▸ Problem to solve
Report back every line in the data that includes the string "support".

Start of Block

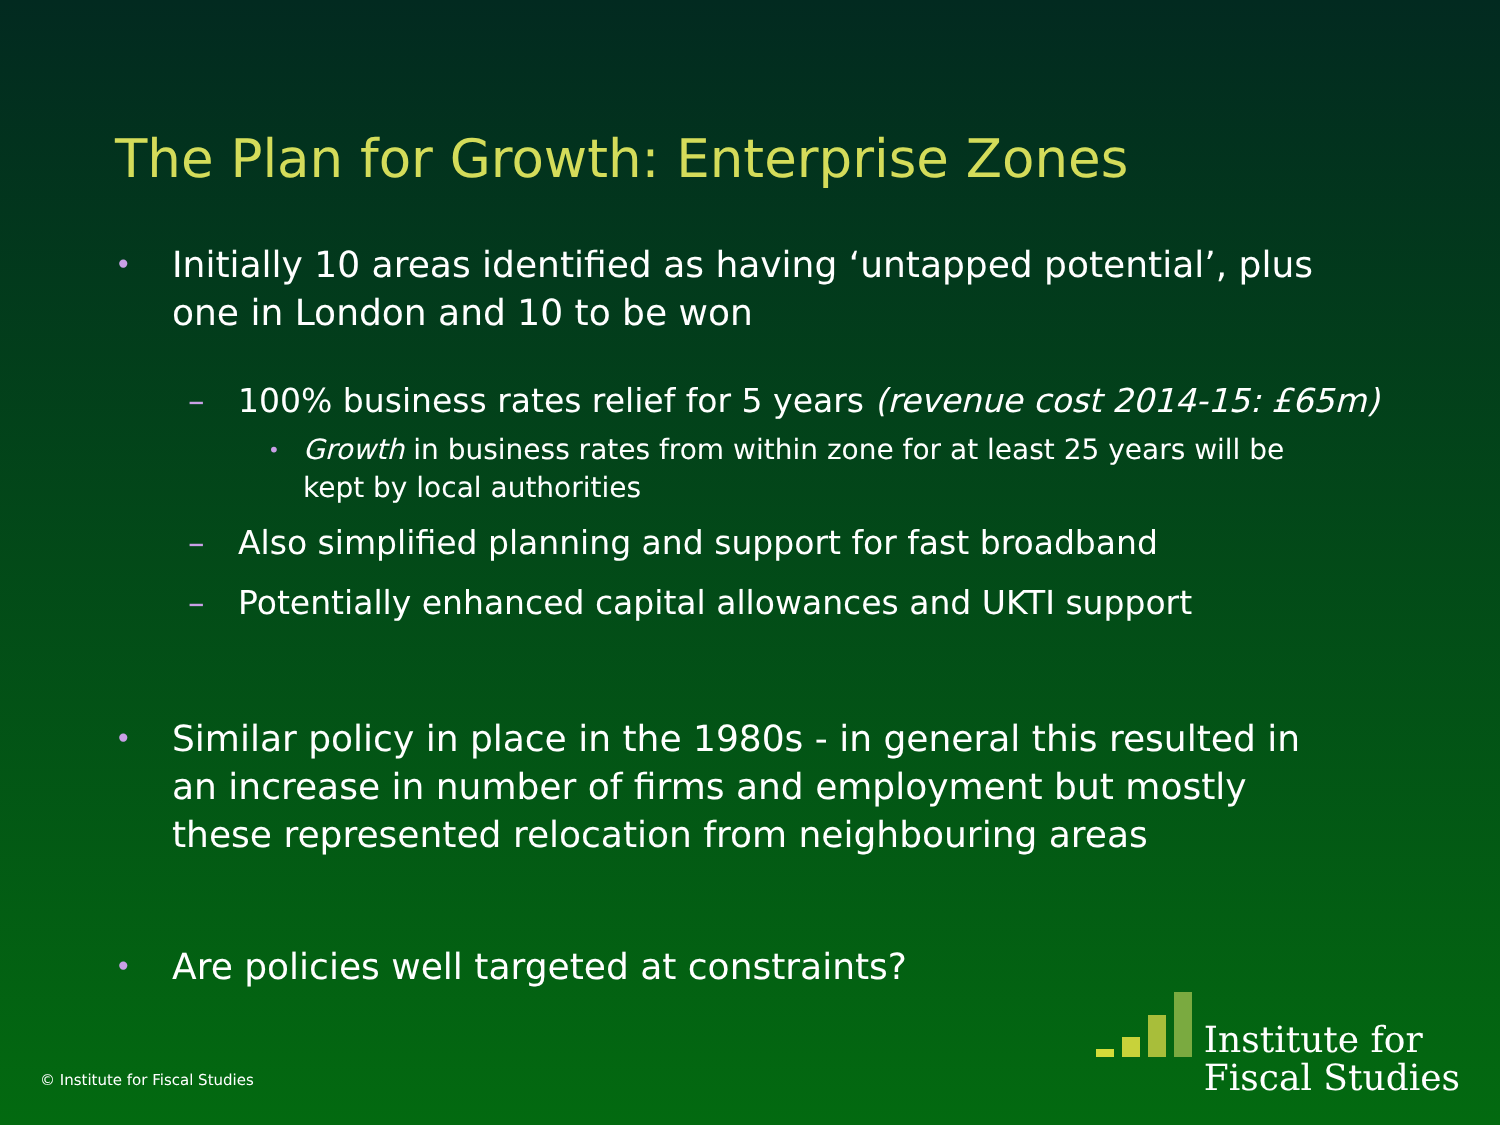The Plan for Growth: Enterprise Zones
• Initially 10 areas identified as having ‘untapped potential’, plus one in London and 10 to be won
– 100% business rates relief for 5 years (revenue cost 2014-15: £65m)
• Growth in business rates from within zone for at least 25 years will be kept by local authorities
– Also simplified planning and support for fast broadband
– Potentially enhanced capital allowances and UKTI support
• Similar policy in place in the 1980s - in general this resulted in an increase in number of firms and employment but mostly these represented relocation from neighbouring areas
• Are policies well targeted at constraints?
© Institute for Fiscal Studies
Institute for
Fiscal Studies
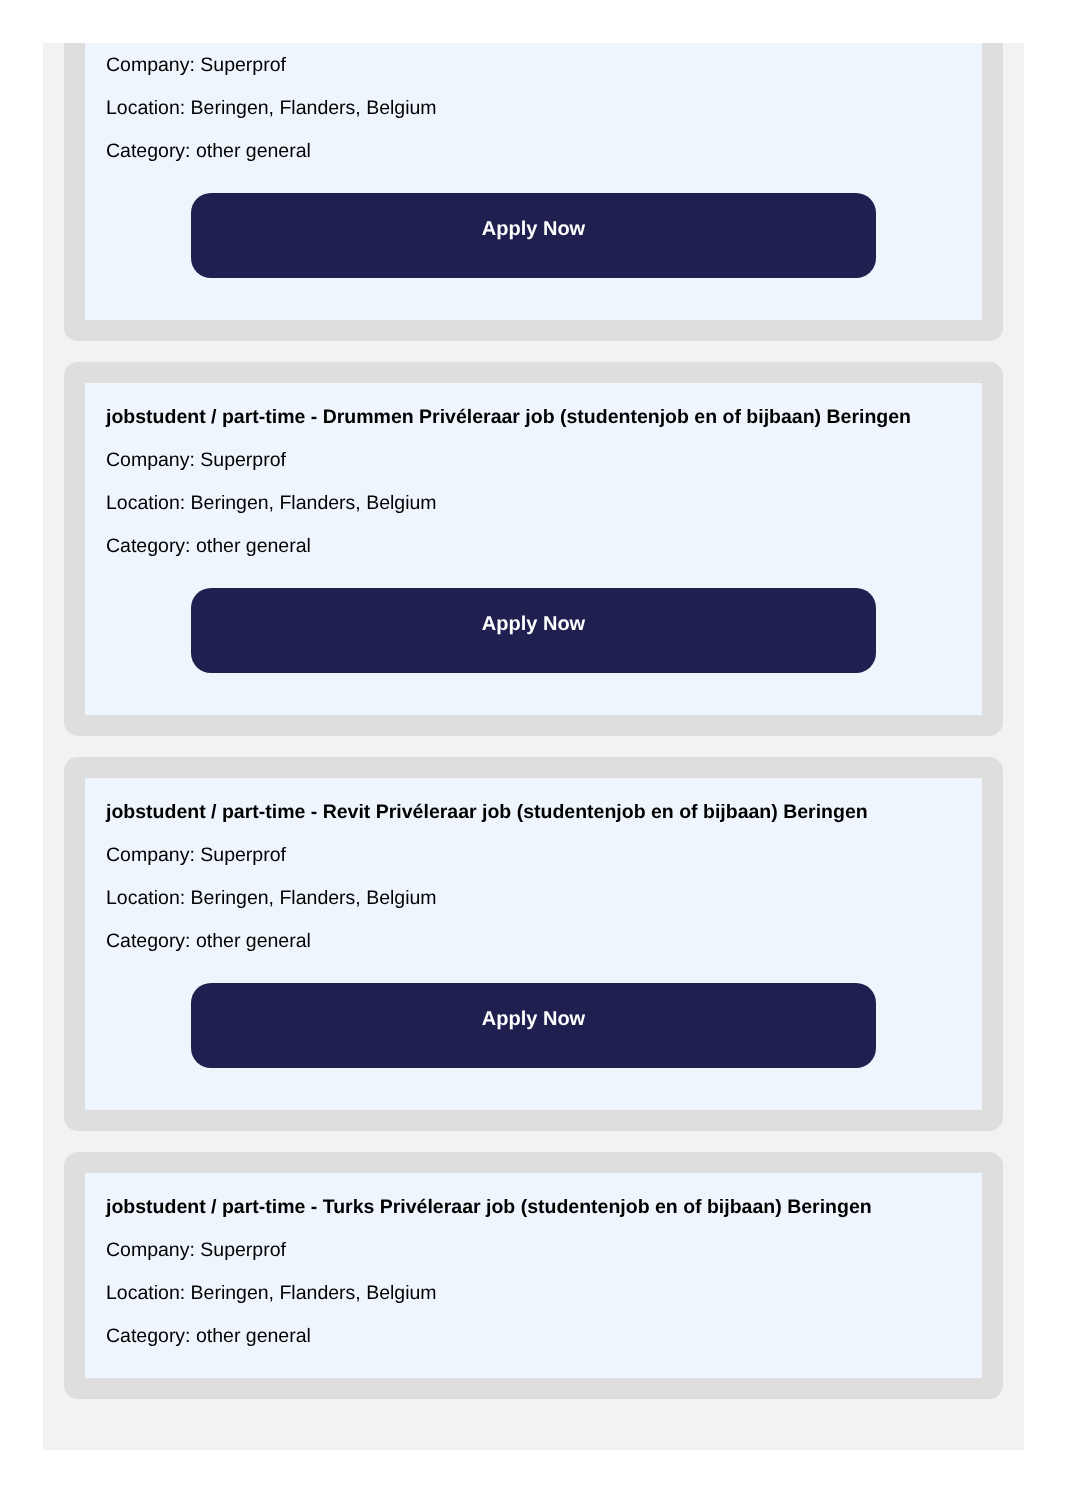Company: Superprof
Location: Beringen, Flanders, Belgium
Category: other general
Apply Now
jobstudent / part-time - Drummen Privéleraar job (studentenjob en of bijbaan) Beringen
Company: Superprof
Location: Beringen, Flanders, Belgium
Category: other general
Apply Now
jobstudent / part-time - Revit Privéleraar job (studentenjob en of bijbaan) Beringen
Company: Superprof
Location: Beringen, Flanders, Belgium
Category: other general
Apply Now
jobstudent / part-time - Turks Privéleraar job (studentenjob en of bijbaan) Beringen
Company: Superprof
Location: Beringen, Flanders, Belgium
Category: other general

End of Block

▸ Answer to this task
– Also simplified planning and support for fast broadband
– Potentially enhanced capital allowances and UKTI support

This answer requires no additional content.